Came across this in a calc textbook from the 1800s and I can't figure out a way to solve it. Trying to write it in product form by taking the integral didn't work. I also tried adding consecutive values to see if it telescopes but I couldn't figure that out.

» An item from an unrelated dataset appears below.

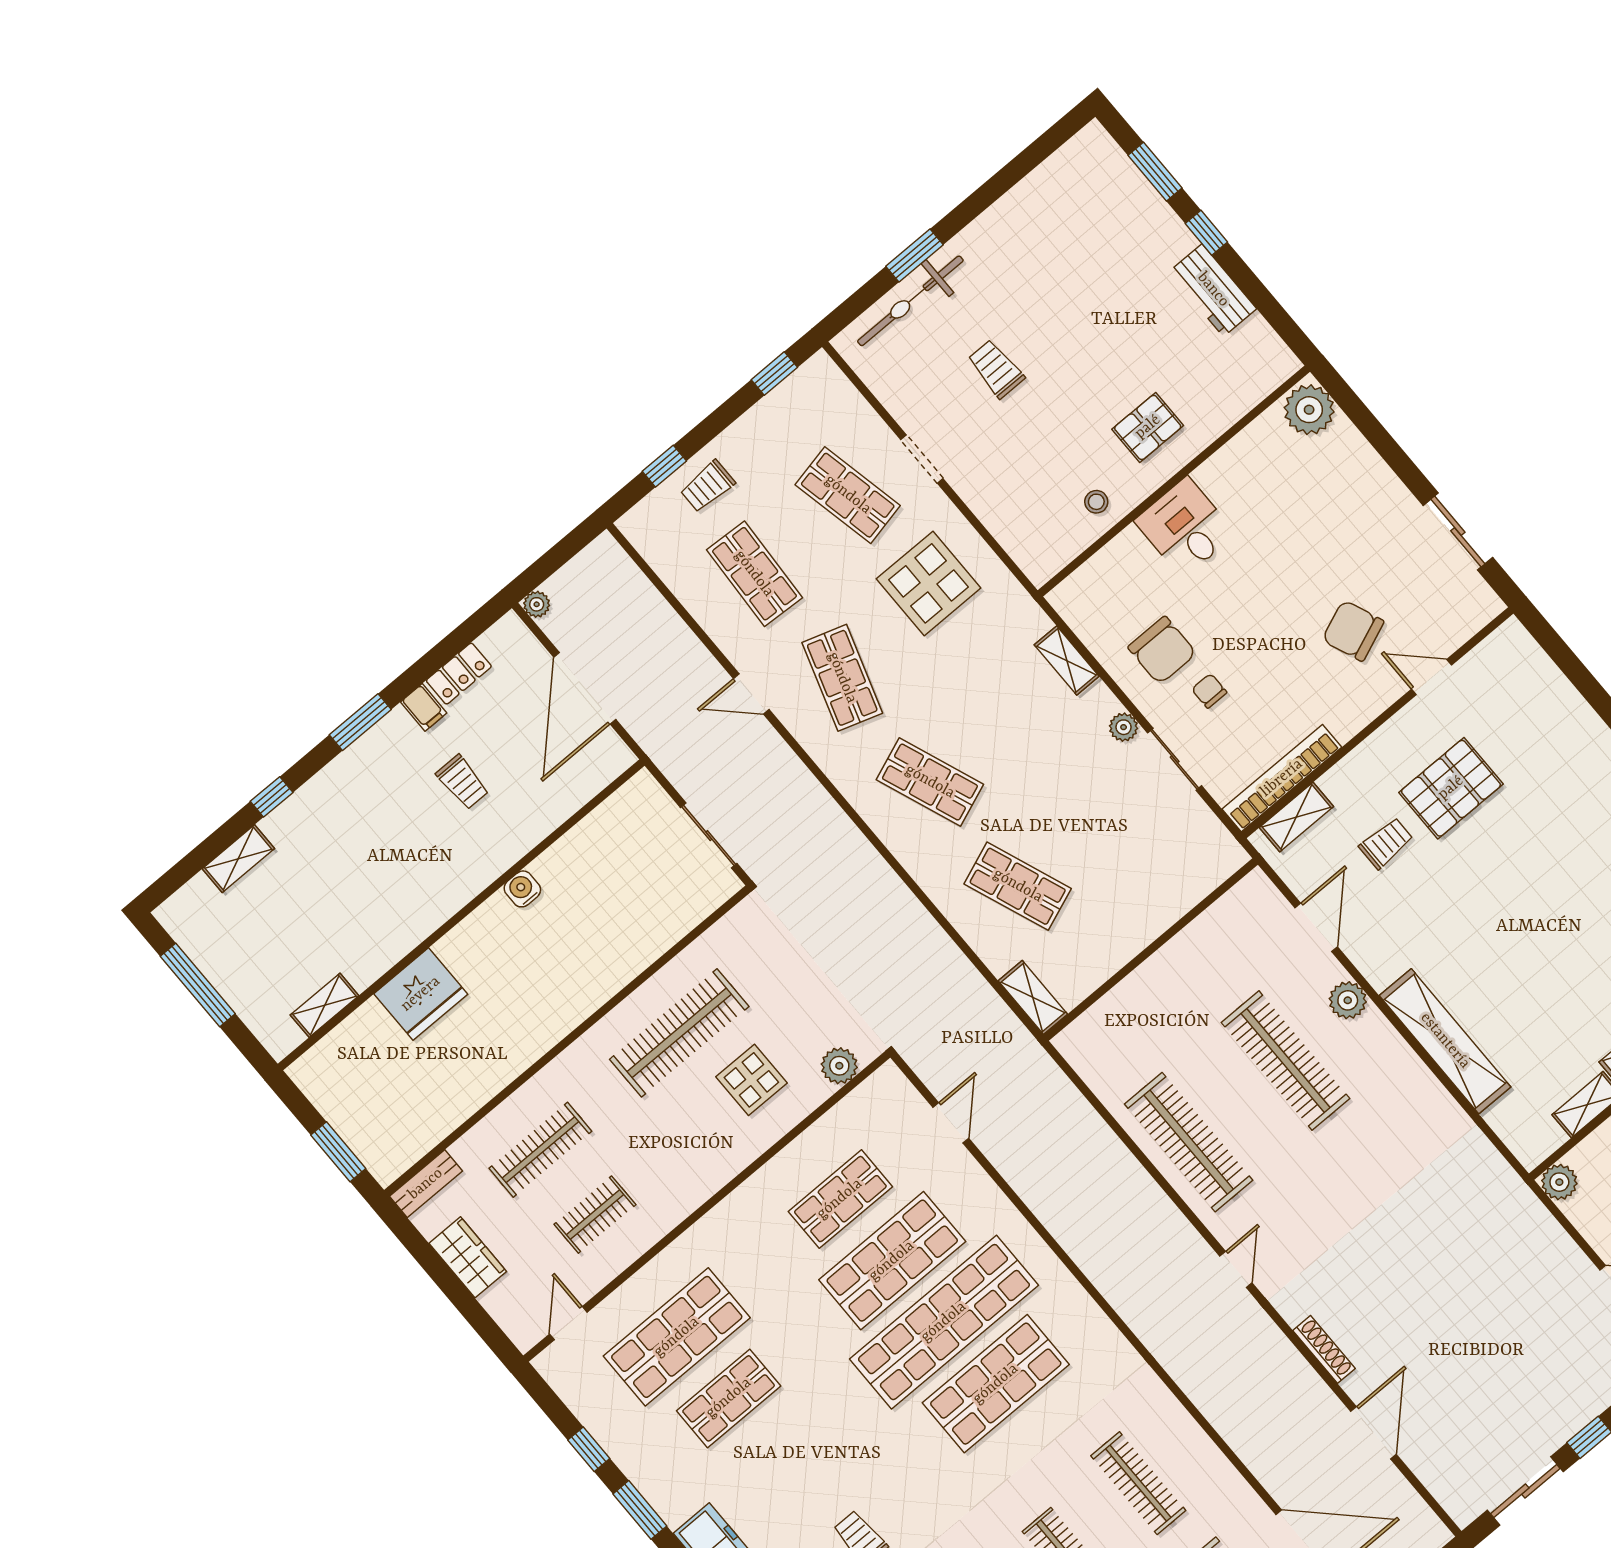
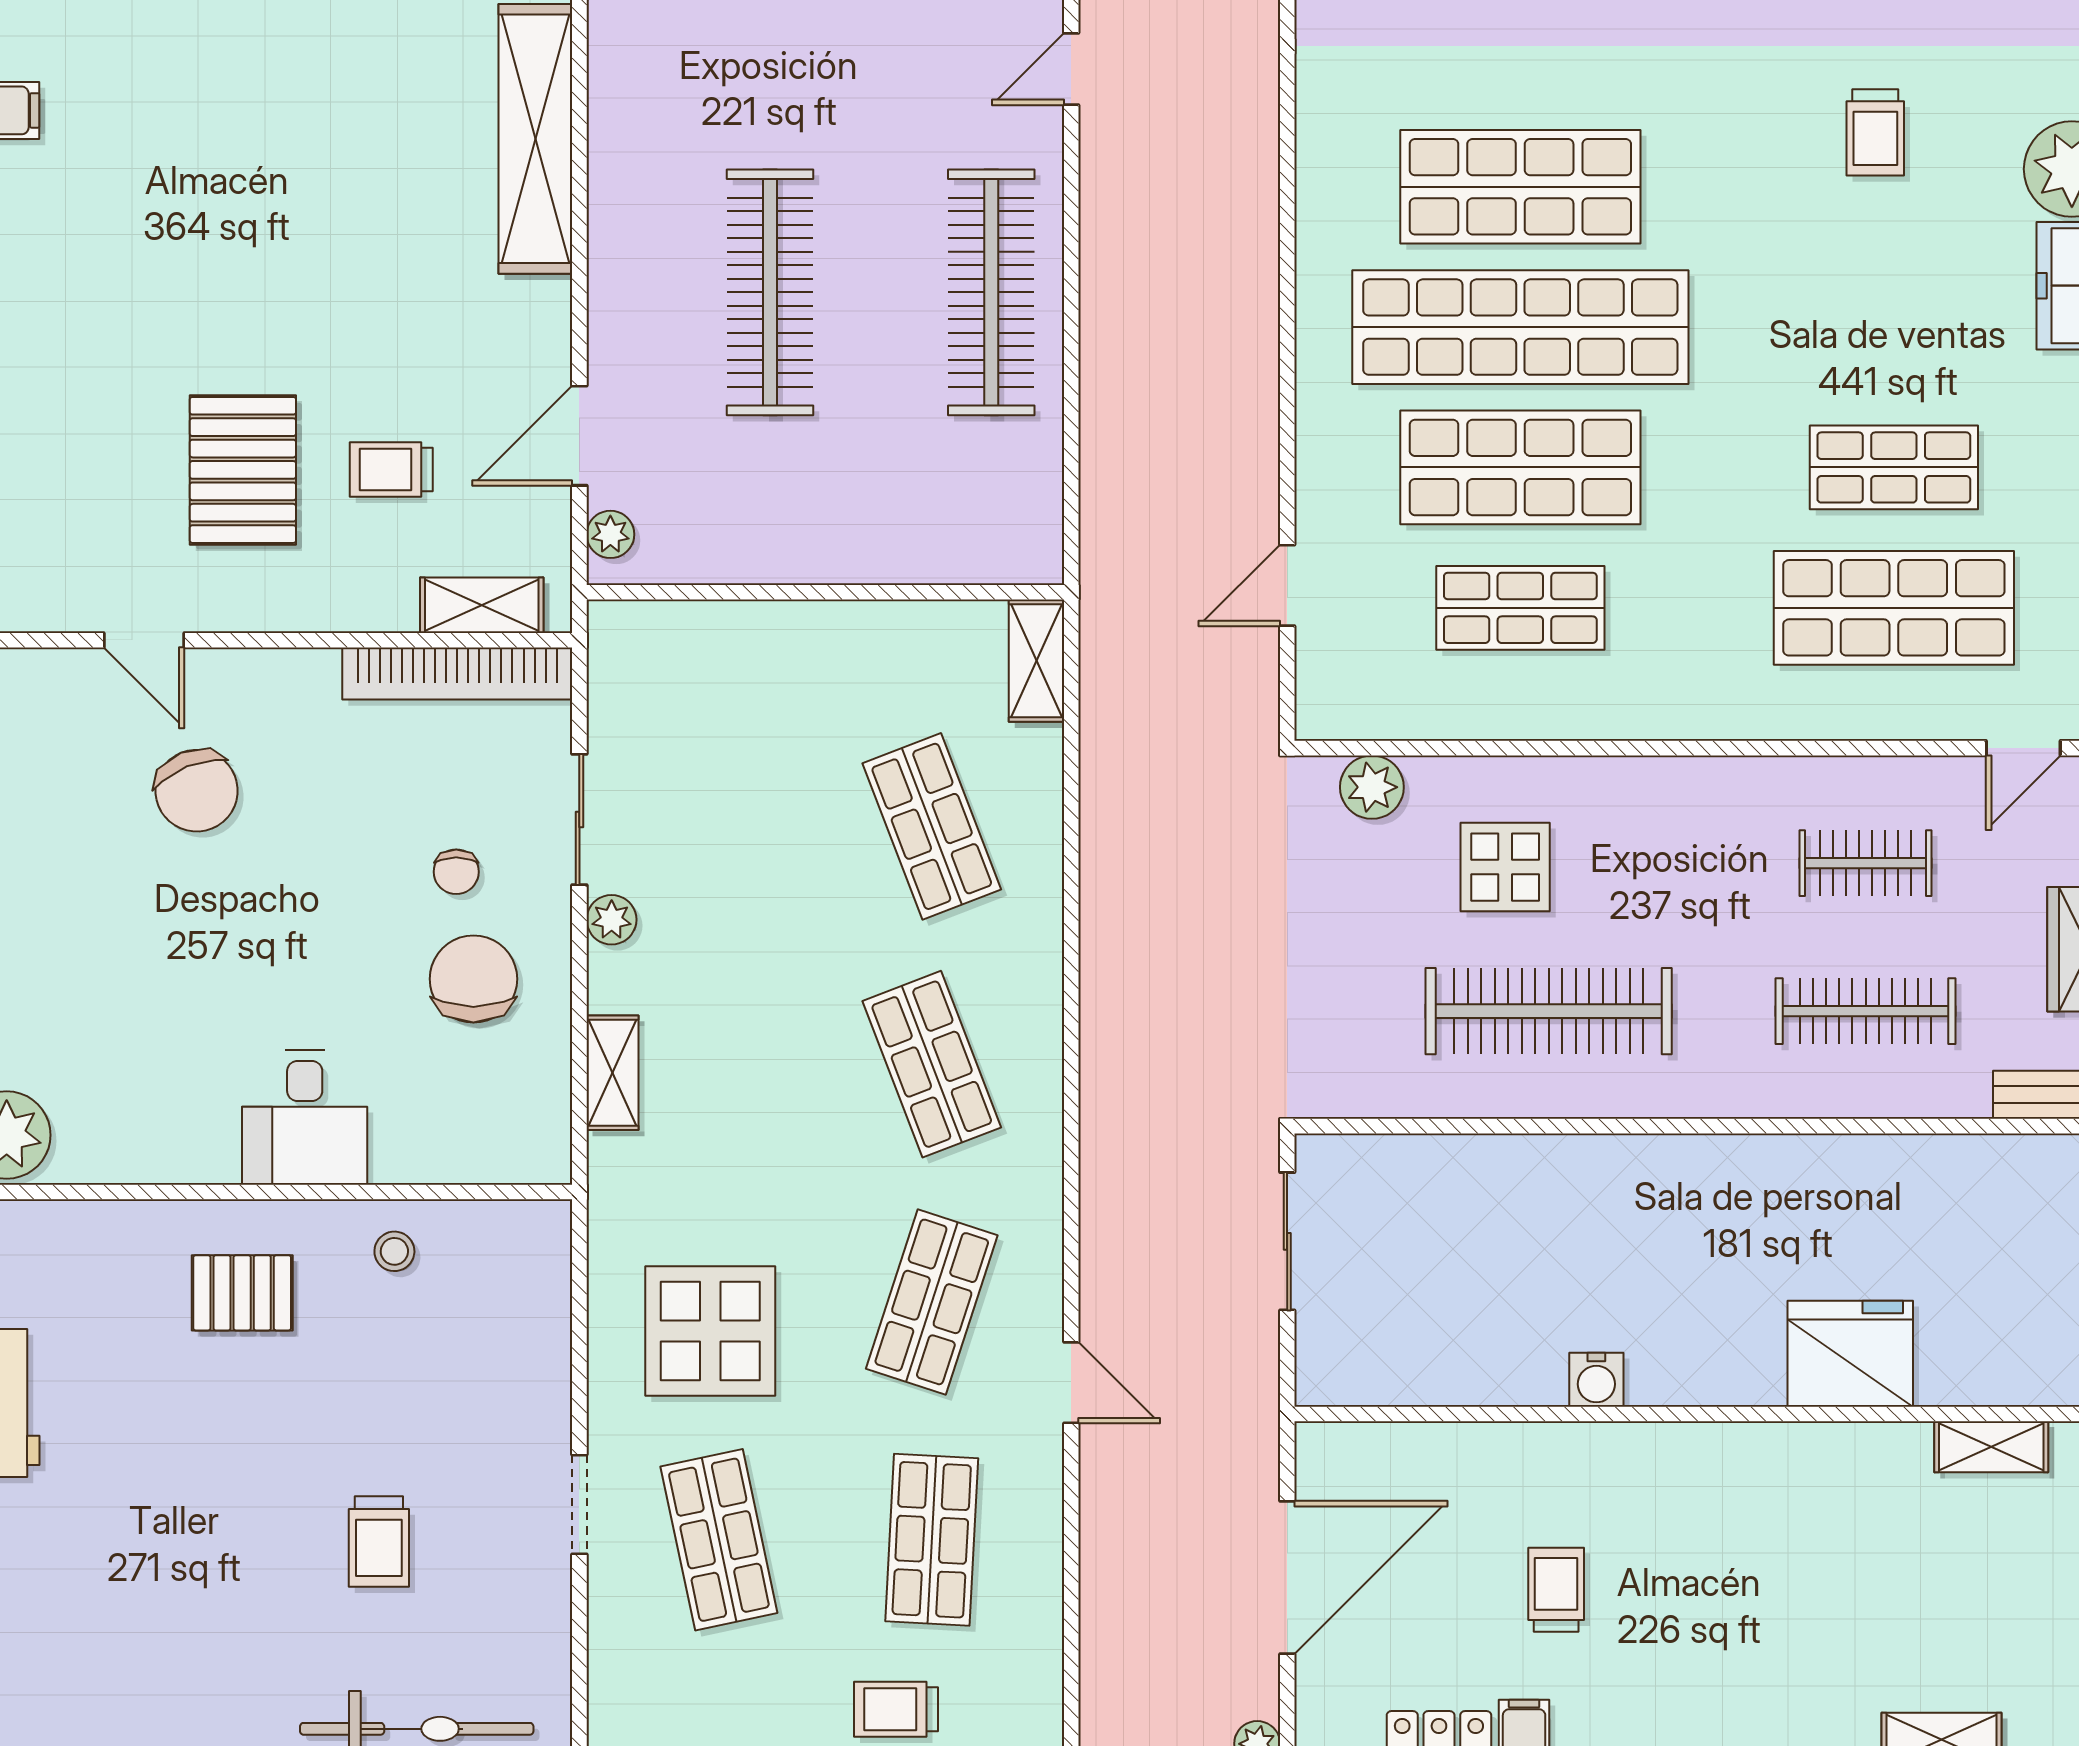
trolley: (708, 486) -> (896, 1709), turned 180
pallet: (1451, 788) -> (243, 470), turned 90
plant: (1348, 1000) -> (610, 534), moved, width x0.73, depth x0.73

Couldn't find any summation remotely similar on the web either.
Thanks for any help!
Note that $\cfrac{2}{1-x^{1/2^k}}-\cfrac{1}{1-x^{1/2^{k+1}}}=\cfrac{2-(1+x^{1/2^{k+1}})}{1-x^{1/2^k}}=\cfrac{1-x^{1/2^{k+1}}}{1-x^{1/2^k}}=\cfrac{1}{1+x^{1/2^{k+1}}}$. This means that your series telescopes i.e we have $$\sum_{k=0}^{\infty} \frac{1}{2^{k+1}(1+x^{1/2^{k+1}})}=\sum_{k=0}^{\infty} \left( \cfrac{1}{2^{k}(1-x^{1/2^k})}-\cfrac{1}{2^{k+1}(1-x^{1/2^{k+1}})} \right)=\cfrac{1}{1-x}-\cfrac{1}{\ln(x)}$$ Note this makes sense for $x\neq 1$. We also add in the extra term $n=0$ to obtain that $$\sum_{n=0}^{\infty} \cfrac{1}{2^n(1+\sqrt[2^n]{x})}=\cfrac{2}{1-x^2}-\frac{1}{\ln(x)}$$ for $x\neq 1, x>0$.